Quand il sortit de la caravane, Naël avait eu le sentiment que sa lutte n’était peut-être pas vaine. Cette Vénérable, la dernière d’une interminable lignée qui l’avait précédé, s’était montrée indispensable dans le combat qu’il avait mené. Elle allait vers son destin — chacun le sien — le même pour tous. Deux semaines après cette visite, il apprit que Sarah avait fermé définitivement les yeux, entourée des nombreux amis qu’elle comptait.

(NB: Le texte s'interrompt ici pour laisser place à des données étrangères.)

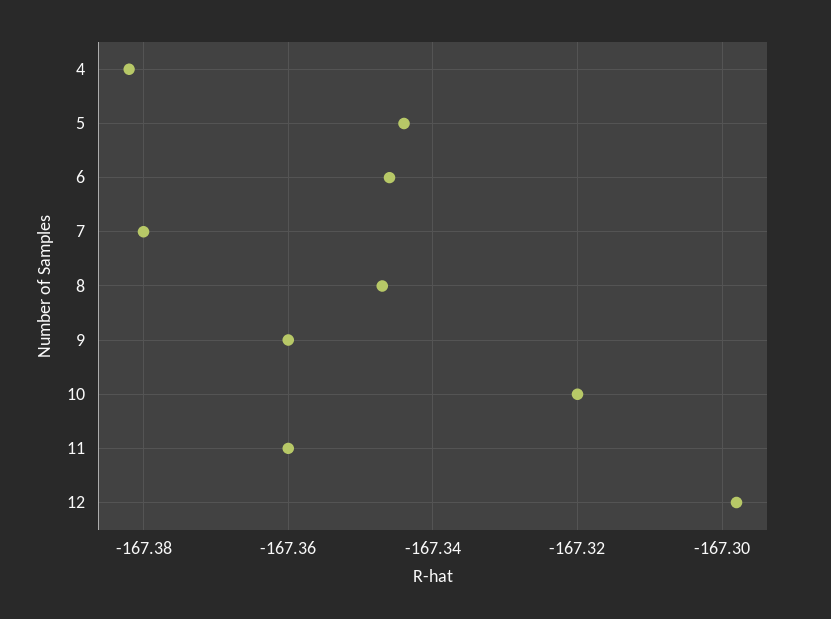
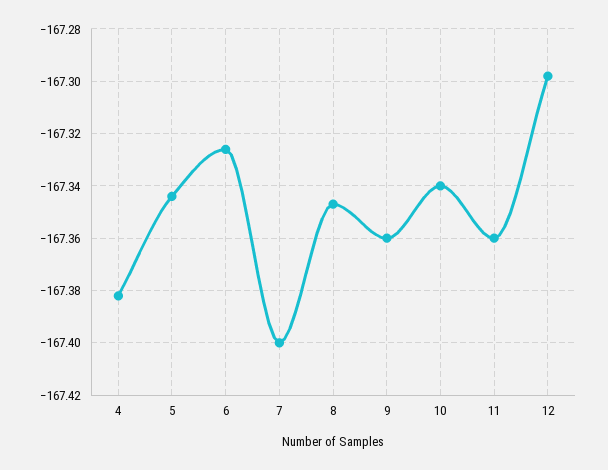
6: -167.345 -> -167.325
7: -167.38 -> -167.4
10: -167.32 -> -167.34

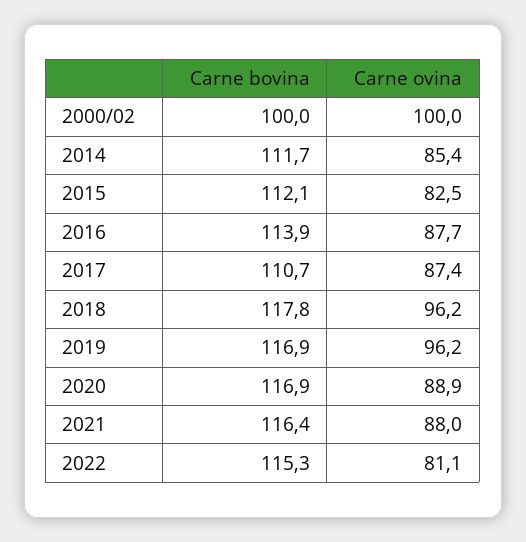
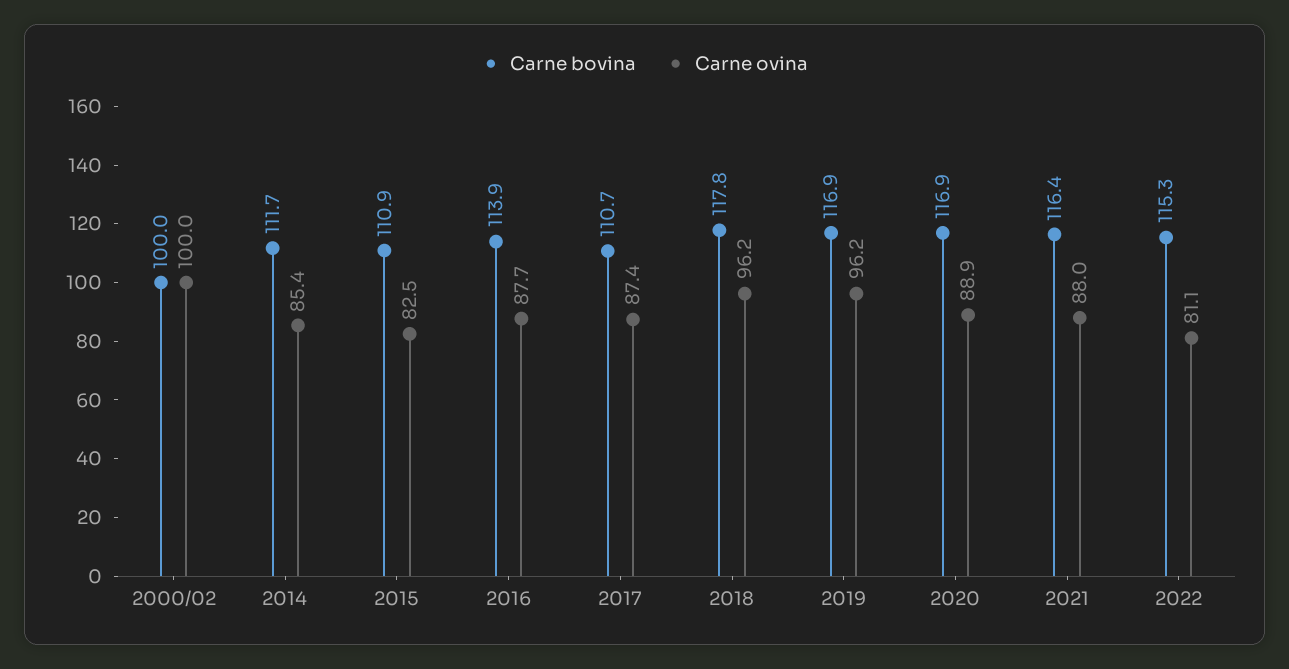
Carne bovina, 2015: 112.1 -> 110.9

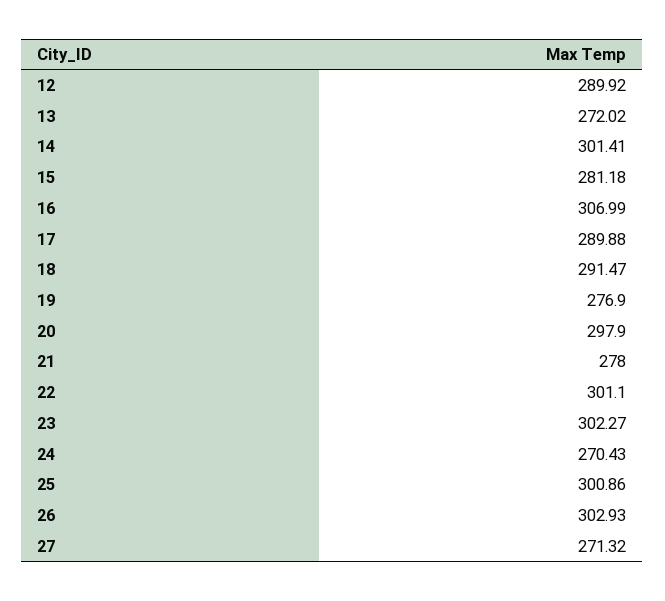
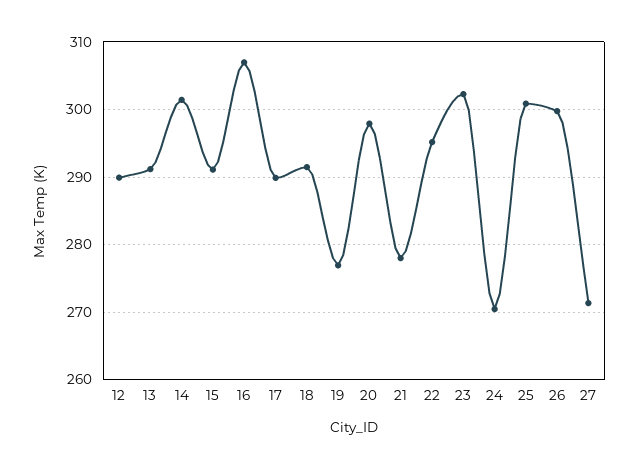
13: 272.02 -> 291
15: 281.18 -> 291
22: 301.1 -> 295
26: 302.93 -> 300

Aujourd’hui, c’était son tour, mais personne à ses côtés pour cet acte final, aucune place pour une oraison funèbre.

« Va, serein, et traverse le temps… retourne aux étoiles puisque vient le moment d’aller vers ton destin », récita-t-il mentalement.

Sa tâche ultime, la plus chargée d’émotions, avait été de rédiger et d’enfouir un message à l’attention de son père, dans le seul endroit où il irait le chercher. Et il irait.

Cette dernière partie l’avait fait sourire ou grimacer — il ne savait plus très bien — esquissant une mimique où s’enchevêtraient l’amertume, les regrets, des tonnes de douleurs et de colères ensevelies depuis… depuis une éternité. Ce moment qu’il redoutait l’avait presque libéré. Il avait fouillé dans les replis les plus obscurs de sa mémoire, effectué une pénible plongée dans le passé pour en extirper les plus infimes souvenirs, retrouver sa langue maternelle, craignant un bref instant avoir tout oublié. La gorge nouée, il s’était risqué à prononcer quelques paroles, non sans difficulté. Quels mots étranges qui n’avaient rien de commun avec ceux qu’il employait aujourd’hui ! À haute voix, cette langue dégageait quelque chose de magique et d’irréel. Le choix du support avait été plus simple, une plaque en or pour résister au temps, pour que son père le découvre intact. Pendant qu’il traçait à grand-peine chaque mot, Naël s’était surpris plusieurs fois à hésiter, assit, le cœur battant, le regard dans le vide, empêchant chaque seconde ses larmes de le submerger. C’était le premier et le dernier message qu’il rédigeait à son père. De toute sa vie, jamais un instant n’avait été aussi chargé d’émotions. Lui, ici, en train d’écrire ces mots, ces mots qui allaient tout changer, ces mots qui allaient bousculer son monde si tranquille et si fragile, bouleverser son univers entier. Il avait résisté à la tentation d’ajouter d’autres renseignements qui auraient pu être utiles. Toutefois, il s’était ravisé, il devait s’en tenir à l’original, ne rien modifier, ce coup-ci était le bon. Il en était persuadé. Une fois déposé à l’endroit prévu, Naël était resté prostré de longues minutes, les joues brûlantes de larmes silencieuses. Cet acte, il en connaissait le poids et le prix. Il lui avait fallu tellement de temps, beaucoup trop de temps pour comprendre la véritable nature de sa tâche. Tuer, assassiner, éliminer, réduire au silence sans état d’âme, tant de meurtres anecdotiques qui masquaient une réalité plus insidieuse.